#### [TASK GOAL]
Please continue the passage below on functional group-containing compounds in recycled carbon fiber resin compositions, starting after its last sentence.

#### [SOURCE]
************

The functional group equivalent of the functional group-containing compound is preferably 100 g/eq or more, more preferably 150 g/eq or more, and even more preferably 200 g/eq or more. The functional group equivalent of the functional group-containing compound is preferably 1,500 g/eq, more preferably 900 g/eq or less, and even more preferably 800 g/eq or less.
When the functional group equivalent is the above lower limit or more, the dispersion of the recycled carbon fiber is suppressed more effectively and the flowability of the resin composition during extrusion and molding tends to be improved. When the functional group equivalent is the above upper limit or less, hydrolysis resistance and weather resistance tend to be further improved.
The functional group equivalent can be measured according to JIS K7236.
The above-described epoxy group-containing compound is a compound having one or more epoxy groups in one molecule, and includes a glycidyl compound, an aromatic ring-containing compound having one or more epoxy groups and an aliphatic compound having one or more epoxy groups. At least the aromatic ring-containing compound having one or more epoxy groups are preferably contained.
Specific examples of the epoxy group-containing compound include a bisphenol A type epoxy compound (including bisphenol A diglycidyl ether), a bisphenol F type epoxy compound (including bisphenol F diglycidyl ether), a biphenyl type epoxy compound (including bis(glycidyloxy) biphenyl), a resorcinol type epoxy compound (including resorcinol diglycidyl ether), a novolac type epoxy compound; an aromatic ring-containing compound such as glycidyl benzoate, diglycidyl terephthalate or diglycidyl orthophthalate; a (di) glycidyl ether such as methyl glycidyl ether, butyl glycidyl ether, 2-ethylhexyl glycidyl ether, decyl glycidyl ether, stearyl glycidyl ether, phenyl glycidyl ether, butylphenyl glycidyl ether, allyl glycidyl ether, neopentyl glycol diglycidyl ether, ethylene glycol diglycidyl ether, glycerin diglycidyl ether or propylene glycol diglycidyl ether; a paraffinic (such as saturated fatty acid-based) or olefinic (such as unsaturated fatty acid-based) (di)glycidyl ester such as glycidyl sorbate, diglycidyl adipate, epoxidized linseed oil or epoxidized soybean oil; an alicyclic epoxy compound such as vinylcyclohexene dioxide or dicyclopentadiene oxide; and an epoxy-modified styrene-acrylic copolymer.

************

#### [MATERIAL]
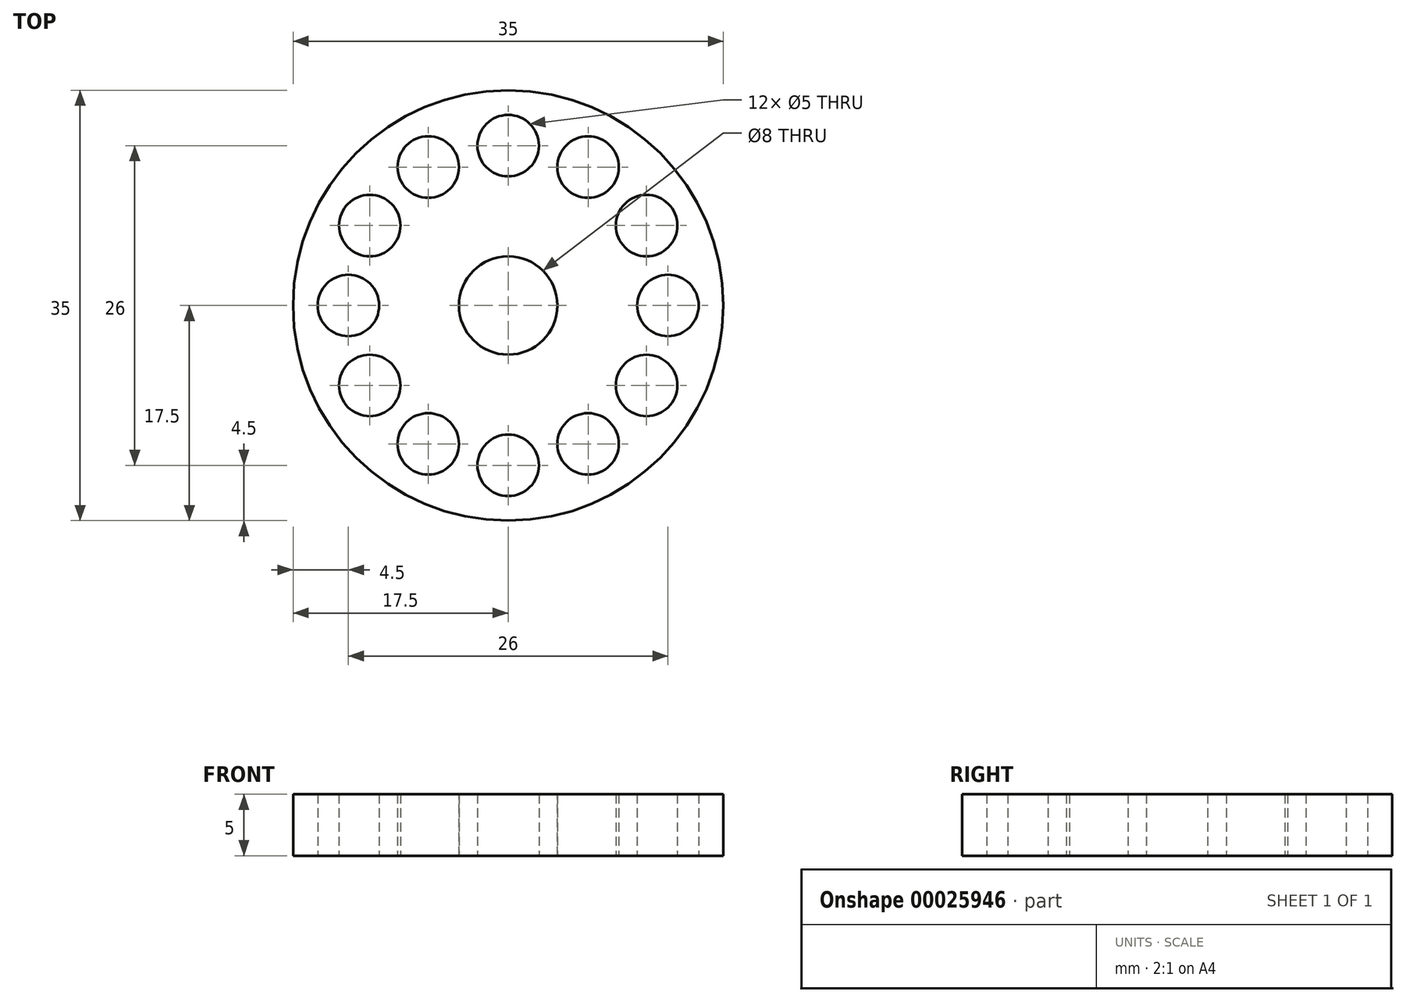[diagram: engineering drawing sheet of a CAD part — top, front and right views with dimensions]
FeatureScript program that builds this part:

************

#### [REPLY]
Among them, a styrene-acrylic copolymer containing a glycidyl group (s) in its side chain, a bisphenol A type epoxy compound, a novolac type epoxy compound, a bisphenol F type epoxy compound, a biphenyl type epoxy compound and the like are preferred, and a bisphenol A type epoxy compound is more preferred.
For details of the carbodiimide compound, the oxazoline group-containing compound, the oxazine-group containing compound, the carboxy group-containing compound and the amide group-containing compound, reference can be made to the description of paragraphs 0099 to 0107 of Japanese Patent Laid-Open No. 2021-091214, the content of which is incorporated herein.
When the resin composition of the present embodiment comprises a functional group-containing compound, it comprises preferably 0.10 parts by mass or more, more preferably 0.50 parts by mass or more, even more preferably 1.00 parts by mass or more, still more preferably 1.50 parts by mass or more, and further more preferably 2.00 parts by mass or more of a functional group-containing compound, with respect to 100 parts by mass of a crystalline thermoplastic resin. When the content of the functional group-containing compound is the above lower limit or more, the mechanical strength can be further improved. The upper limit of the functional group-containing compound is preferably 5.00 parts by mass or less, more preferably 4.00 parts by mass or less, even more preferably 3.00 parts by mass or less, further more preferably 2.50 parts by mass or less, with respect to 100 parts by mass of a crystalline thermoplastic resin. When the content of the functional group-containing compound is the above upper limit or less, a change in the viscosity and gelation acceleration, due to retention in an extruder, can be further reduced.
The resin composition of the present embodiment may comprise only one functional group-containing compound or two or more functional group-containing compounds. When the resin composition comprises two or more functional group-containing compounds, the total content is preferably within the above range.
The resin composition of the present embodiment may comprise a nucleating agent in order to adjust the crystallization rate. The type of nucleating agent is not particularly limited, but the nucleating agent is preferably talc, boron nitride, mica, kaolin, barium sulfate, silicon nitride or molybdenum disulfide, more preferably barium sulfate, talc or boron nitride, even more preferably barium sulfate or talc, and still more preferably talc.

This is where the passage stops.